─── DATA FOR THIS EXERCISE ───

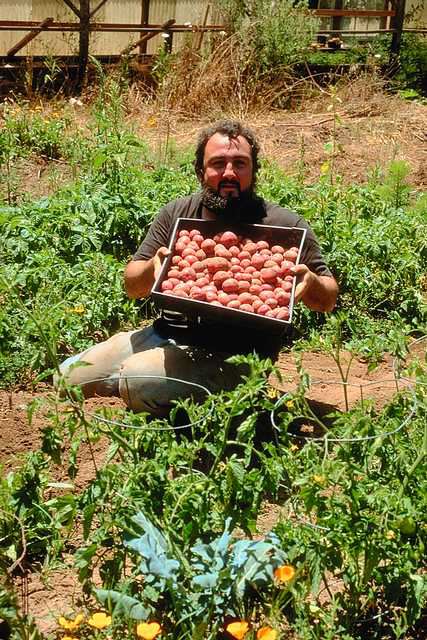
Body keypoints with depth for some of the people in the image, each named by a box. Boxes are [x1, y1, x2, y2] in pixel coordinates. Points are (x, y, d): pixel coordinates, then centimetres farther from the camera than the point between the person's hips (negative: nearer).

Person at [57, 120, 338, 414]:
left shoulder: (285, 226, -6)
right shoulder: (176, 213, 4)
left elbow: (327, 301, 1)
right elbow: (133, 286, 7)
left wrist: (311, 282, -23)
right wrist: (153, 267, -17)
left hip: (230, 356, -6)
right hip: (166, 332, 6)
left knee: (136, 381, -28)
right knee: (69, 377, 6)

───
─── DATA FOR THIS EXERCISE ───

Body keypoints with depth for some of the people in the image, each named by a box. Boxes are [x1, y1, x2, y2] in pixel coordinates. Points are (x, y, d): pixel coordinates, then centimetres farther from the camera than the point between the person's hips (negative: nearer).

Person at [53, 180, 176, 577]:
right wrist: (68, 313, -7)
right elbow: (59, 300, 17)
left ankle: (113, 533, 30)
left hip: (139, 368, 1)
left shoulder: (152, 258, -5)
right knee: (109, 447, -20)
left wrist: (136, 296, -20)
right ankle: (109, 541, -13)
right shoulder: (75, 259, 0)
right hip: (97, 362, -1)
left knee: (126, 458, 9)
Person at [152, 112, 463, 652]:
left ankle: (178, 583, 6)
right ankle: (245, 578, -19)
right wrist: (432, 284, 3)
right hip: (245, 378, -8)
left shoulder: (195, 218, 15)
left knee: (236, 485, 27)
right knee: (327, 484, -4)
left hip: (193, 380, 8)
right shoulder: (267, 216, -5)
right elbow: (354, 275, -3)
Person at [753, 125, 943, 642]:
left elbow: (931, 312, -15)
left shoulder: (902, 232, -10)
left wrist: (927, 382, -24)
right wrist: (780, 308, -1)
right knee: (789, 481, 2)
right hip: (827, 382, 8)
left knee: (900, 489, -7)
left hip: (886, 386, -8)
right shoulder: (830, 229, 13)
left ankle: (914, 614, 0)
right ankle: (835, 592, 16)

───
─── DATA FOR THIS EXERCISE ───

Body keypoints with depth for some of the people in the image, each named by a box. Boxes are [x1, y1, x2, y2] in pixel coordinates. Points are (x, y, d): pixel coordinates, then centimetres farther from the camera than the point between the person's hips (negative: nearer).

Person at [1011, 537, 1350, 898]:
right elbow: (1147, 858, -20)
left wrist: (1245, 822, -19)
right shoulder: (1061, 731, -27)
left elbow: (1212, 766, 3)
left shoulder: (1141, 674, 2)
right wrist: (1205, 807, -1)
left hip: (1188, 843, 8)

───

◆ **TO DO**
From the line with "left shoulder: (902, 232, -10)" to the line with "right ankle: (835, 592, 16)", write out only those records again, switching every "wrist" to "hand" and leaving everything else as it is.

◆ **COMPLETED TASK**
left shoulder: (902, 232, -10)
left hand: (927, 382, -24)
right hand: (780, 308, -1)
right knee: (789, 481, 2)
right hip: (827, 382, 8)
left knee: (900, 489, -7)
left hip: (886, 386, -8)
right shoulder: (830, 229, 13)
left ankle: (914, 614, 0)
right ankle: (835, 592, 16)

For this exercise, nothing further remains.